Kedua, sejarah harus dibaca dengan kepala dingin. Tokoh sejarah dapat dipandang berbeda oleh kelompok yang berbeda. Seseorang bisa dianggap pahlawan oleh sebagian masyarakat sekaligus dianggap musuh oleh masyarakat lainnya. Keduanya merupakan bagian dari realitas sejarah yang harus dipahami secara kritis.
Ketiga, perjuangan tidak boleh menghilangkan kemanusiaan. Palestina membutuhkan keadilan. Israel juga memiliki masyarakat sipil yang harus dilindungi. Anak-anak, perempuan, orang tua, dan warga yang tidak terlibat dalam pertempuran tidak seharusnya menjadi korban.
Sebab, ketika manusia kehilangan rasa kemanusiaan, perjuangan apa pun berisiko berubah menjadi lingkaran dendam yang tidak berkesudahan.
Iman, Keteguhan, dan Jalan Kemanusiaan
Al-Qur’an mengingatkan: “Janganlah kamu mengira bahwa orang-orang yang gugur di jalan Allah itu mati; bahkan mereka itu hidup di sisi Tuhannya dengan mendapat rezeki.” (QS. Ali Imran: 169)
Ayat tersebut memberikan pelajaran tentang kemuliaan orang-orang yang berkorban di jalan Allah.

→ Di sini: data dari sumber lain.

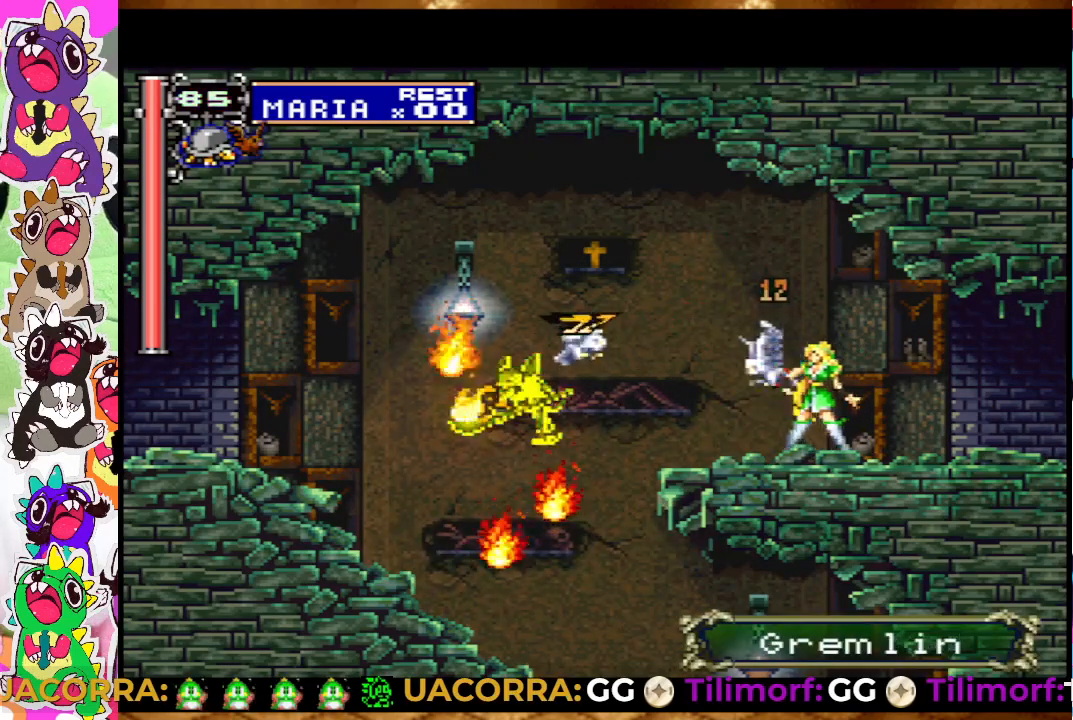
{"buttons": ["SQUARE"], "left_stick": "center", "right_stick": "center", "events": [[33, "SQUARE", "down"], [67, "DPAD_LEFT", "down"], [83, "SQUARE", "up"], [200, "SQUARE", "down"], [217, "DPAD_LEFT", "up"], [233, "SQUARE", "up"], [300, "SQUARE", "down"], [383, "SQUARE", "up"], [417, "SQUARE", "down"]]}
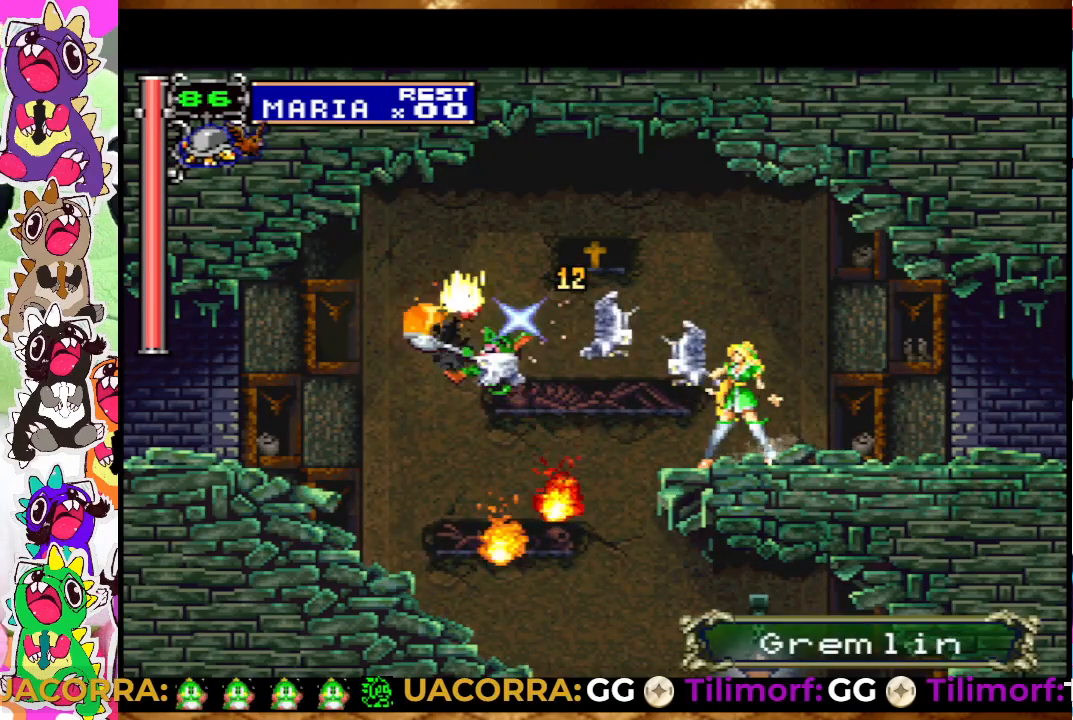
{"buttons": [], "left_stick": "center", "right_stick": "center", "events": [[17, "SQUARE", "up"], [33, "DPAD_LEFT", "down"], [167, "DPAD_LEFT", "up"], [317, "SQUARE", "down"], [383, "SQUARE", "up"]]}
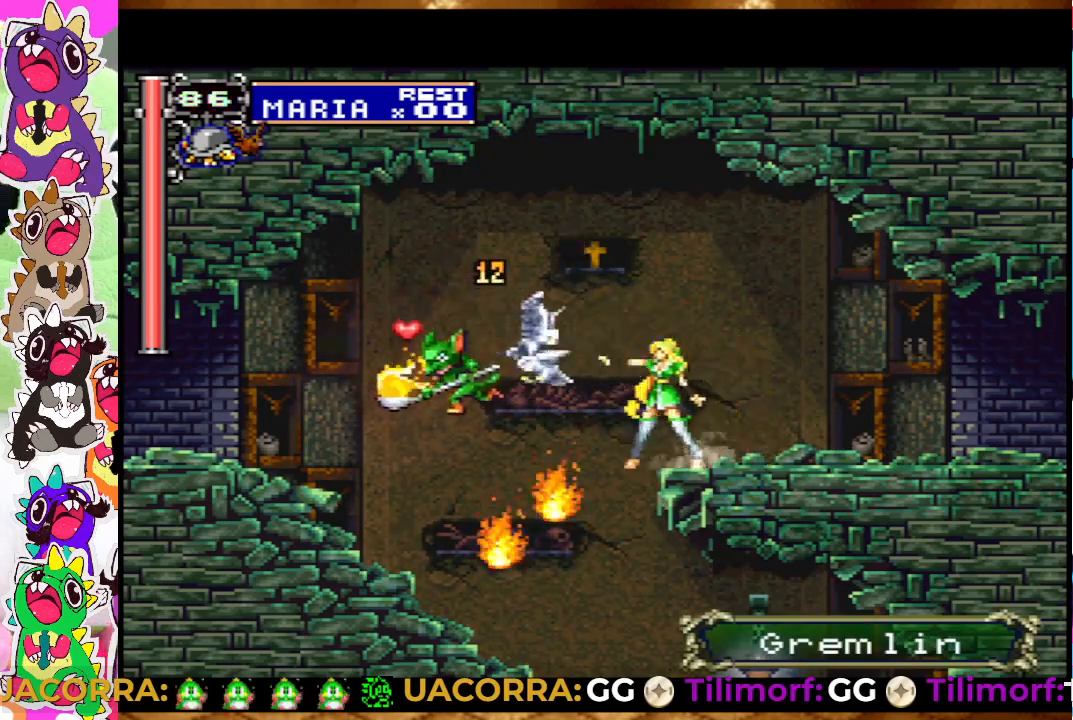
{"buttons": [], "left_stick": "center", "right_stick": "center", "events": [[217, "DPAD_LEFT", "down"], [283, "DPAD_LEFT", "up"]]}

Namun ayat-ayat agama juga harus dipahami bersama pesan besar Islam tentang keadilan, kasih sayang, dan penghormatan terhadap kehidupan manusia.
Karena itu, kisah Ahmad Yasin dapat kita renungkan bukan untuk mengagungkan perang, melainkan untuk memahami keteguhan manusia dalam menghadapi keterbatasan, tekanan, dan pergolakan sejarah.
Ia hidup dalam konflik.
Ia meninggal dalam konflik. Tetapi sejarah Palestina belum selesai hanya karena satu tokoh telah tiada. Kursi roda itu tidak pernah mampu membawa Ahmad Yasin berlari. Tetapi dari atas kursi itulah ia menjadi salah satu figur paling berpengaruh dalam sejarah politik Palestina modern.
Dan mungkin pelajaran terbesarnya bukan tentang bagaimana seseorang melawan dengan kekerasan. Melainkan tentang satu hal yang jauh lebih universal: Tubuh manusia dapat dilemahkan oleh keadaan, tetapi keyakinan, gagasan, dan keteguhan hati dapat meninggalkan jejak yang jauh lebih panjang daripada usia pemiliknya.
Sejarah kemudian akan menilai apakah sebuah perjuangan membawa manusia menuju kebebasan dan keadilan atau justru memperpanjang penderitaan. Sebab pada akhirnya, kemenangan yang paling tinggi bukan ketika manusia mampu mengalahkan manusia lainnya, melainkan ketika keadilan mampu mengalahkan kezaliman dan kemanusiaan mampu mengalahkan kebencian.
Itulah pelajaran yang seharusnya kita bawa dari Gaza: jangan pernah kehilangan harapan, tetapi jangan pula kehilangan kemanusiaan.